Israel plans to give the Pfizer Inc/BioNTech COVID-19 vaccine to 12-to-15-year-olds upon FDA approval, the health minister said on Wednesday after the manufacturer deemed the shots safe and effective on the age group.
Vaccinating at a world-beating pace, Israel has already given both Pfizer doses to more than half of its 9.3 million citizens and residents, and has seen an accompanying fall in infections.
“The Pfizer announcement is terrific news,” Health Minister Yuli Edelstein said over social media on Wednesday.

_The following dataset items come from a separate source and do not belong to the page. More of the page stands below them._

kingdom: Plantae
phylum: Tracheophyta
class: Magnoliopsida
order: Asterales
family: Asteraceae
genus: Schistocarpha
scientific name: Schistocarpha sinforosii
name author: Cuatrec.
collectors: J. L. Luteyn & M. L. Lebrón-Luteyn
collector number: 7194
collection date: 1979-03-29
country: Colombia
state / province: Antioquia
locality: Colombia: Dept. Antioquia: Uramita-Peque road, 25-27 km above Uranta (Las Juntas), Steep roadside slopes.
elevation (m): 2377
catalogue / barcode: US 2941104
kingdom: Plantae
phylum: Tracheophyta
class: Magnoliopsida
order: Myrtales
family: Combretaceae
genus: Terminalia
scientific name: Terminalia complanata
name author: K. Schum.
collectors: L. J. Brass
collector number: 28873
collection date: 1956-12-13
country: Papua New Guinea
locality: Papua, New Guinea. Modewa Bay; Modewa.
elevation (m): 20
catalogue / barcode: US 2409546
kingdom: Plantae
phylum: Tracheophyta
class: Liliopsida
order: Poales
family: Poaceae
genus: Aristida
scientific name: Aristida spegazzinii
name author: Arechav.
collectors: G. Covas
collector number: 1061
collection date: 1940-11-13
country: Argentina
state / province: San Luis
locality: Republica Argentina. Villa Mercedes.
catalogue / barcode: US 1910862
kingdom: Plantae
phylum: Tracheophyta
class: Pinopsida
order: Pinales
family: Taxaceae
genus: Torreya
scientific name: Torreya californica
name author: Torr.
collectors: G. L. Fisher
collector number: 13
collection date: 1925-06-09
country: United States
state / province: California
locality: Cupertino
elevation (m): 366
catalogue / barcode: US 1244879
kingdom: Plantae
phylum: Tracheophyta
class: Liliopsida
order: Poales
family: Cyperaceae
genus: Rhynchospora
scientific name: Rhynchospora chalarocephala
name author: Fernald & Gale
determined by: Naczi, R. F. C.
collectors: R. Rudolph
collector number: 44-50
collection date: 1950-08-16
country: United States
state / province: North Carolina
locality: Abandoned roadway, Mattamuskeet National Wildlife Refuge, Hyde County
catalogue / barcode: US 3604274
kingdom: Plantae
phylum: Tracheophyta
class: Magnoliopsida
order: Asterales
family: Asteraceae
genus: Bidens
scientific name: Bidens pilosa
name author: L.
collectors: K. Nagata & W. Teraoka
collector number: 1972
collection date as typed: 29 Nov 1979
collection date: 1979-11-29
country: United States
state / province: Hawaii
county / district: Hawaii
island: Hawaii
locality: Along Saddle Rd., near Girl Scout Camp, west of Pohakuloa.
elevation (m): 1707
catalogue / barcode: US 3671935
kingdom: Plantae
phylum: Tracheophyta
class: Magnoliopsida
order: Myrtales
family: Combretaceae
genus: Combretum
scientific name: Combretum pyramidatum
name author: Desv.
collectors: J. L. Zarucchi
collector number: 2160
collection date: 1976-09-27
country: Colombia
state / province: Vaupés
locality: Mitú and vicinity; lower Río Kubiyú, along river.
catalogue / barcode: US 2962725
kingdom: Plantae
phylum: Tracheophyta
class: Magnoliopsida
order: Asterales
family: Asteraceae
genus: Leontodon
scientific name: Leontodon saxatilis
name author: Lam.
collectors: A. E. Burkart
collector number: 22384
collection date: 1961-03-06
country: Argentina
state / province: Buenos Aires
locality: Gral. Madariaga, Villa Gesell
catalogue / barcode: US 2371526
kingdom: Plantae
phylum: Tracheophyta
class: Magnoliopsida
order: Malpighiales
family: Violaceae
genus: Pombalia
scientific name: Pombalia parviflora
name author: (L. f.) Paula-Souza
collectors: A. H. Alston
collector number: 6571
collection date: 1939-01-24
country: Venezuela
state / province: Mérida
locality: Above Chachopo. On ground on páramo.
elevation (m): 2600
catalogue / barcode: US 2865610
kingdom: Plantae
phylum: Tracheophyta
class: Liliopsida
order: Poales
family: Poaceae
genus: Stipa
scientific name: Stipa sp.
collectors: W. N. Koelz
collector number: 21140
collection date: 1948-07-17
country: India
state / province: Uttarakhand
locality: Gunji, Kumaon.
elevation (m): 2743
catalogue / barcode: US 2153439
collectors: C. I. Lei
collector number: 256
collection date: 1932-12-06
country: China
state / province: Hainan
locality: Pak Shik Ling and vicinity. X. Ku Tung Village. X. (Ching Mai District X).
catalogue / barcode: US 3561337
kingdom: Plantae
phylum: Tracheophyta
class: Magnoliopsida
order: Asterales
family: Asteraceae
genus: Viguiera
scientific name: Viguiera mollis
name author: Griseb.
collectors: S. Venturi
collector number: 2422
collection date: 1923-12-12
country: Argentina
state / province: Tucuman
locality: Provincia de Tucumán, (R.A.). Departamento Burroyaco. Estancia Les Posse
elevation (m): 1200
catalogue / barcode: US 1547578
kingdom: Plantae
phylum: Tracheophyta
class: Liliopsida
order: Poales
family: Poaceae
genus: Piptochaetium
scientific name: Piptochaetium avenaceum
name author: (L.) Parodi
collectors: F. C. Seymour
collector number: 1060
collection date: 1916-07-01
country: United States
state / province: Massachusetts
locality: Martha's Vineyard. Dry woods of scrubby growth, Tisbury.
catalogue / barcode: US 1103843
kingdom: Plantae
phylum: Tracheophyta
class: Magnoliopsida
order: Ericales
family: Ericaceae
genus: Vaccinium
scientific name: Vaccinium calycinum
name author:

“There is nothing more in order now than a speedy approval of more vaccine procurements (by Israel), so we can be poised to vaccinate immediately upon FDA approval.”
Pfizer and BioNTech’s COVID-19 vaccine is safe, effective and produces robust antibody responses in 12-to 15-year-olds, the two vaccine developers said on Wednesday, paving the way for them to seek US and European approval within weeks for extending inoculations to this age group.
The read-out from a clinical trial, which puts the pair ahead of other Western vaccine developers in the quest to protect children, will likely allow inoculations for that age group before the next school year, Albert Bourla, Pfizer’s chief executive, said in a statement.
Whether COVID-19 vaccines work and are safe to use on children is one of the big questions drugmakers are trying to answer. Inoculating children and young people is considered a critical step towards reaching “herd immunity” and taming the pandemic, which has killed more than 2.9 million and has infected 128.3 million.
Young people are less likely to develop serious symptoms and are more likely to have an asymptomatic infection, allowing them unknowingly to transmit the disease to others, said Dr. Peter English, a retired consultant in communicable disease control.
The Pfizer and BioNTech vaccine is already authorized for those aged 16 and up. The new study offers the first evidence of how the vaccine will also work in school-age adolescents.
In the trial involving 2,260 adolescents aged 12 to 15, there were 18 cases of COVID-19 in the group that got a placebo shot and none in the group that got the vaccine, resulting in 100% efficacy in preventing COVID-19, the companies said in a statement.
The vaccine was well tolerated, with side-effects in line with those seen among those aged 16 to 25 in the adult trial. The companies did not list the side-effects for the younger group, but the adult trial’s side-effects generally were mild to moderate and included injection-site pain, headaches, fever and fatigue.
The companies also studied a subset of teens to measure the level of virus-neutralizing antibodies a month after the second dose was given and found it was comparable to that for study participants aged 16 to 25 in the pivotal trial in adults.
Bourla said the company planned to seek emergency authorization from the US Food and Drug Administration (FDA) “in the coming weeks and ... (from) other regulators around the world, with the hope of starting to vaccinate this age group before the start of the next school year.”
Scientists welcomed the news, which has not been published in a medical journal or peer reviewed, but said more data was needed.
“It will be important to do this (vaccinate younger people to achieve herd immunity,” said English, who is also former chair of the British Medical Association’s Public Health Medicine Committee.
Last week, the companies gave the first vaccine doses in a series of trials testing the vaccine in younger children, that will eventually go to those as young as 6 months of age.
Rivals are also testing their shots on younger people.
A trial by Moderna to test its COVID-19 vaccine on children aged six months to 11 was launched this month, while Johnson & Johnson, which recently won approval for its vaccine in adults, has yet to begin a planned trial on children.
AstraZeneca in December removed children from a mid-to-late stage trial of its COVID-19 vaccine in Britain.
The British-Swedish drug-maker’s vaccine has been linked this year with a very rare form of blood clotting in the brain, prompting some European countries to halt its use in younger adults even though the cause of the condition remains unclear.
Top US infectious disease expert Anthony Fauci in January raised the prospect of a US vaccination campaign for children by late spring or early summer.
In Israel, longer-term vaccine purchases have snagged, however, over a dispute within Prime Minister Benjamin Netanyahu’s cabinet. The prime minister on Tuesday pledged to resolve the issue, saying, “God willing, we will continue to be a global model of success.”